A moderate resurgence in the use of ECT began in the 1970’s with better equipment, anesthesia and more control over the target area of the brain and of the dose of electricity applied.

How does ECT “Work?”

While it is known that the introduction of this electrical energy can cause a convulsion and that, sometimes, a series of these induced convulsions can result in a partial or full amelioration of some serious mental disorders, particularly, chronic major depression, the scientific understanding of exactly how it works remains speculative. No one really knows. It just seems to work with some people some of the time. It remains, quite literally, a last-ditch shot in the dark. A Hail Mary with the human mind.

Much of the continuing use of and research into ECT has been focused on making it medically ‘safer’ for the patient. Better technology and chemistry have, indeed, reduced the chances that a person will break bones during the convulsion (as they sometimes did in the 1930’s and 1940’s.) The efficacy has been better documented. The procedure is more often performed with some carefully researched evidence assuring its safety.

When the procedure has the desired outcome, a part of the person’s brain has been somehow wiped clean. In this way ECT parallels the process of wiping a part of a computer’s hard drive. Where it differs, however, is significant. While a skilled computer user can control which elements and areas of a hard drive are to be erased or ‘scrubbed’, such precision is not possible when using shock therapy on a person.

The depression or other serious mental illness is the target but other things are quite apt to be erased as well. Therein is one of the primary risks of the ECT procedure.

Known Side Effects of ECT

The most common and well documented unintentional side-effects of shock therapy are in the area of memory loss. Oftentimes, in a series of shocks that seem to have reduced or eliminated the intense depression, chunks of memory are erased as well. These can be both short and long-term memories. The reported losses can be temporary or permanent.
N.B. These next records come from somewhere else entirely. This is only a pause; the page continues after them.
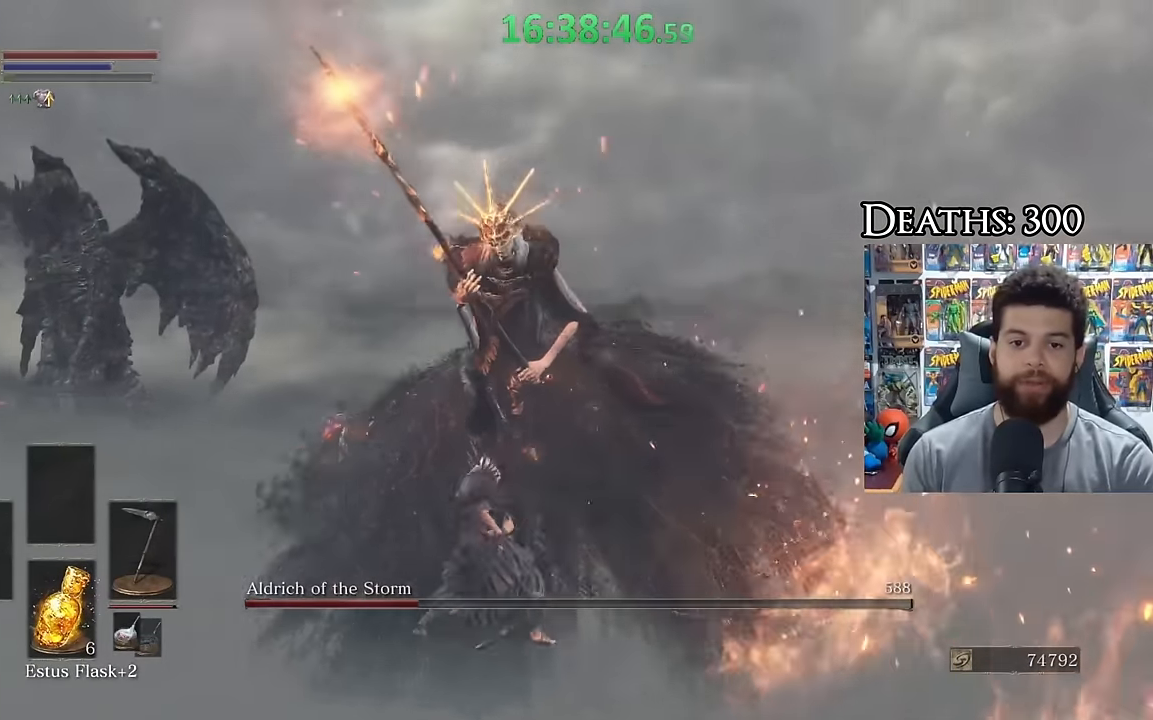
{"dt_ms": 500, "buttons": [], "left_stick": "left", "right_stick": "center", "events": [[33, "right_stick", "center"], [83, "left_stick", "left"], [83, "right_stick", "right"], [133, "left_stick", "down-left"], [216, "right_stick", "center"], [433, "left_stick", "left"]]}
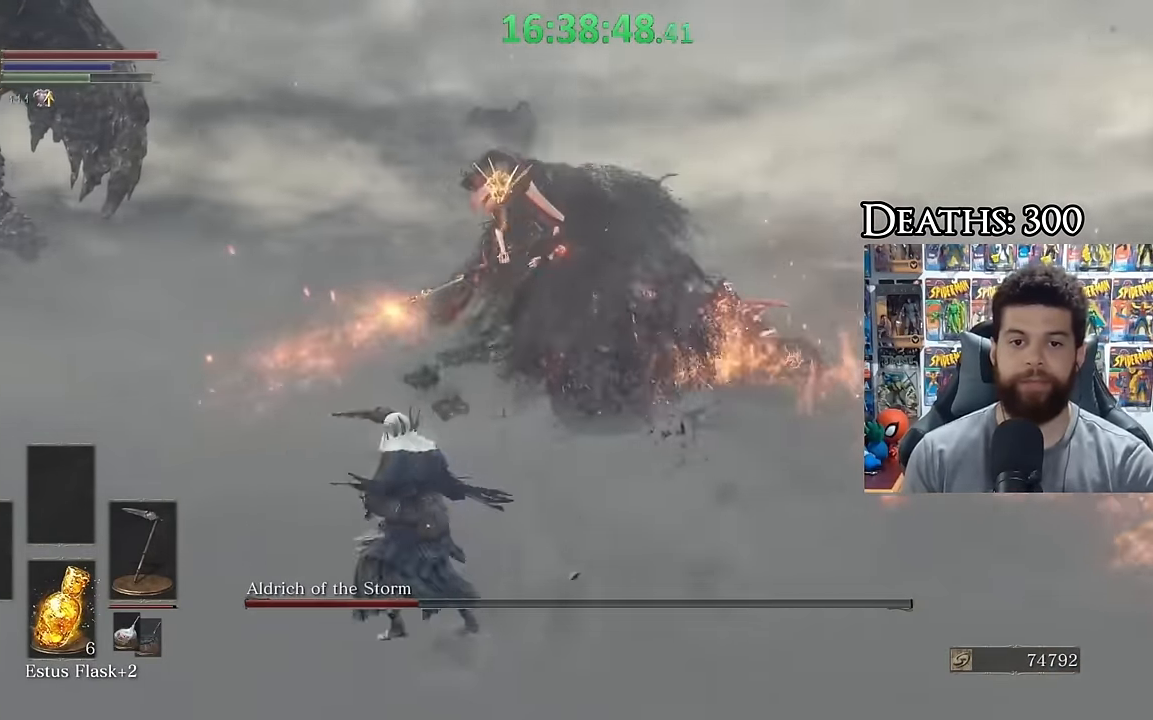
{"dt_ms": 500, "buttons": [], "left_stick": "center", "right_stick": "center", "events": [[83, "left_stick", "center"]]}
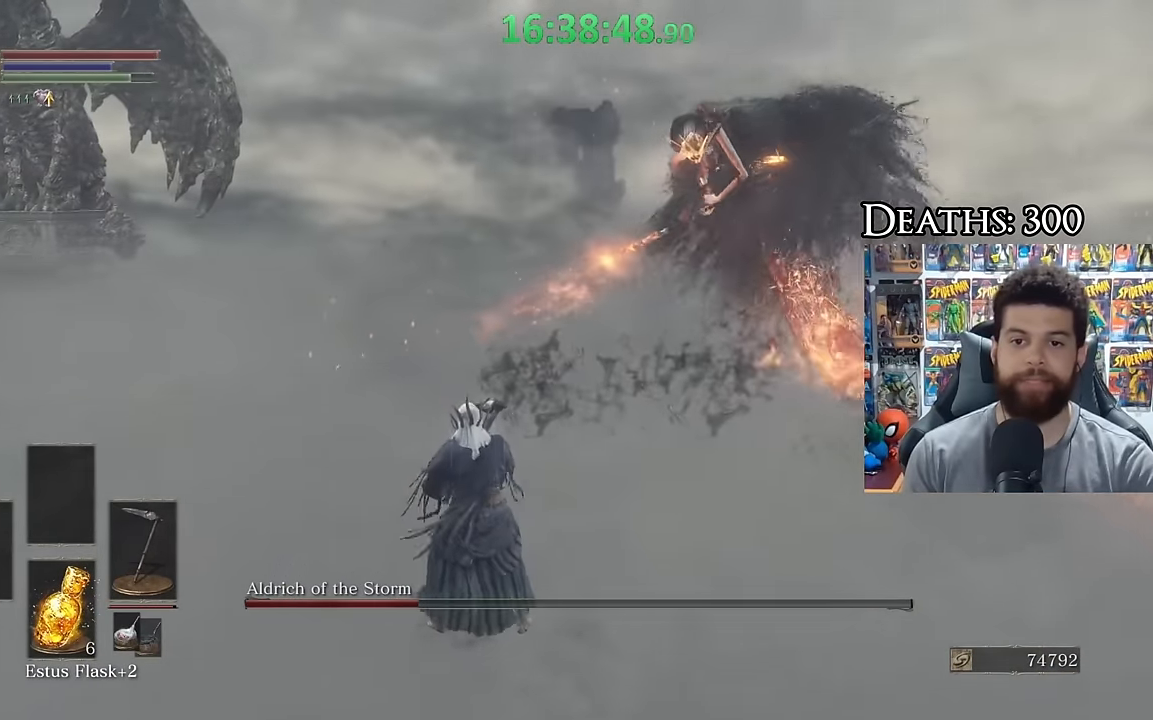
{"dt_ms": 500, "buttons": [], "left_stick": "left", "right_stick": "center", "events": [[166, "right_stick", "down-right"], [183, "left_stick", "down"], [316, "left_stick", "left"], [433, "right_stick", "center"]]}
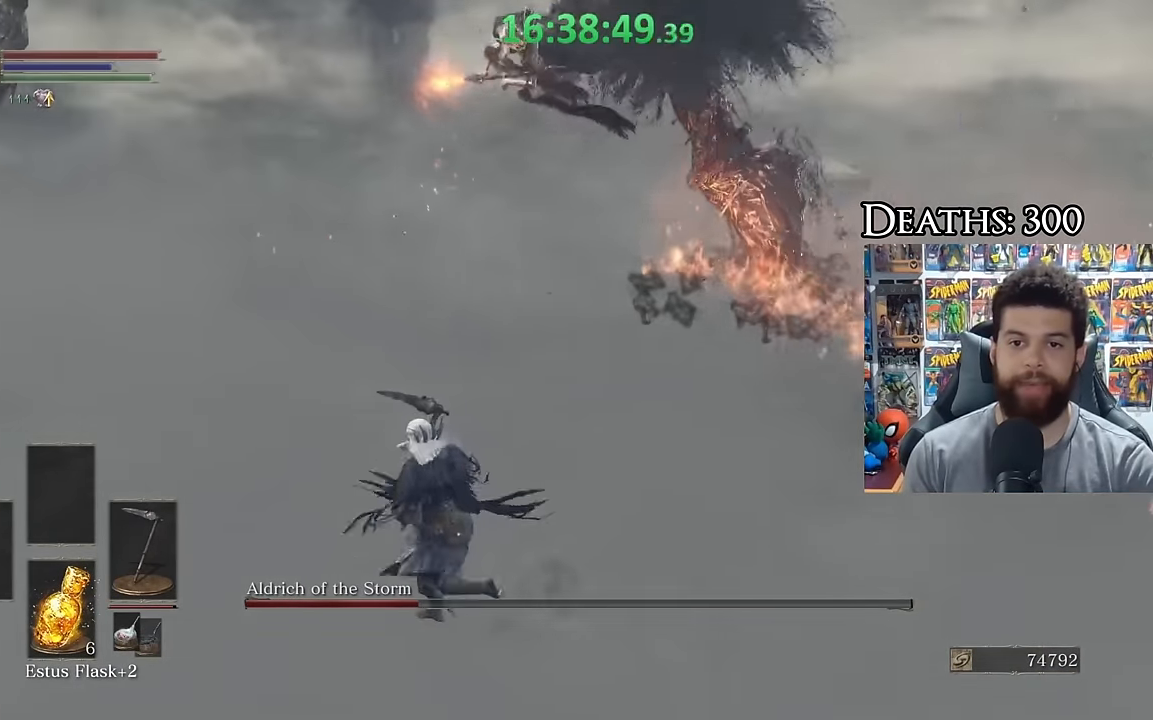
{"dt_ms": 500, "buttons": ["B"], "left_stick": "up-left", "right_stick": "center", "events": [[466, "B", "down"], [483, "left_stick", "up-left"]]}
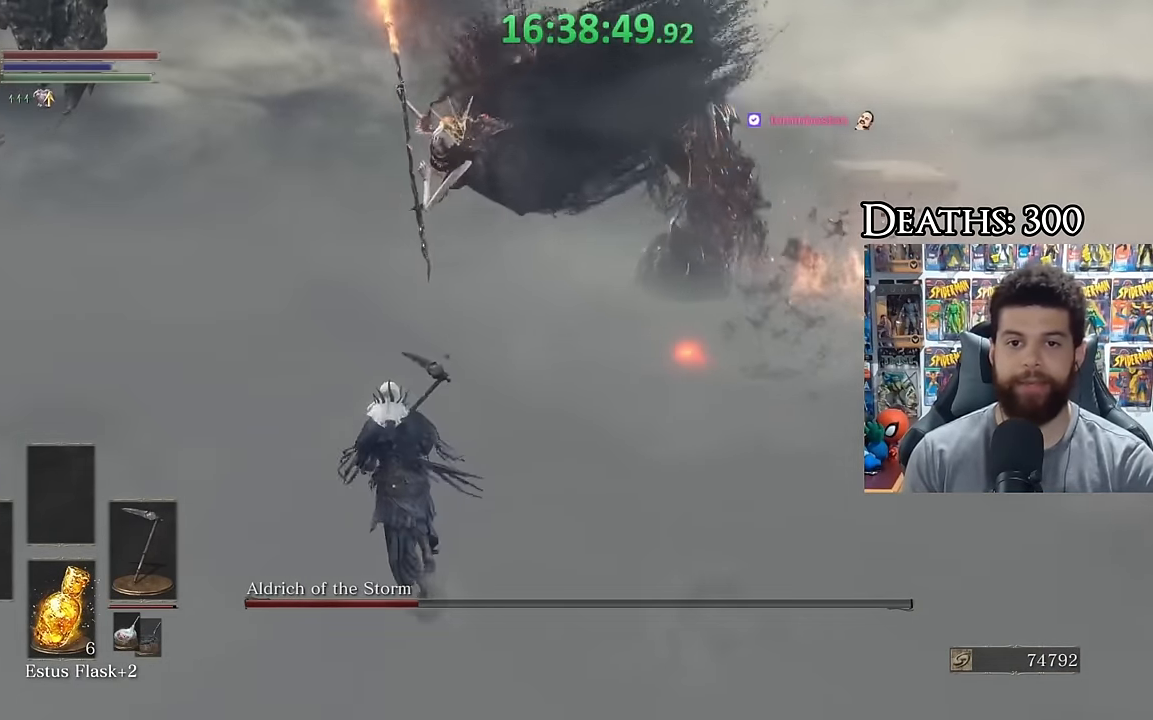
{"dt_ms": 500, "buttons": ["B"], "left_stick": "up-left", "right_stick": "center", "events": [[133, "B", "up"], [233, "right_stick", "right"], [316, "left_stick", "center"], [333, "right_stick", "center"], [433, "B", "down"], [433, "left_stick", "left"], [483, "left_stick", "up-left"]]}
In many patients studies and described both pre- and post-ECT, there seems to be a change in overall energy and an alteration of personality. Many patients regarded as having been ‘successfully’ treated with ECT are experience by those who know them best as being more withdrawn and quieter. Their loved ones often say that it as though their personality had been removed. The person is simply not the same after the ECT and it is not just the muting or elimination of the illness that has changed.

In nearly any major medical intervention, there are risks. Some are known and some are not. There are ALWAYS side-effects when using psychotropic medications. Surgeries are notorious for repairing one problem while, inadvertently, causing another. There is always risk to be evaluated when deciding whether or not to have a procedure done.

When it comes to Electro-Convulsive Therapy, a person would need to feel pretty desperate. An informed patient would understand that the procedure MAY alleviate their depression but may cause them to lose some random aspects of their memory along with it. To the person tormented by a chronic and disabling mental illness, the hope offered by ECT may be sufficient to cause them to go for this “Hail Mary” intervention. It might be absolutely worth it.

Careful consideration of the possible pros and cons is of the essence for anyone considering this procedure and for the loved ones.

There is no significant medical intervention that does not pose significant risks. The potential pros and cons of any procedure always need to be carefully understood and weighed in deciding what to allow done to ones self.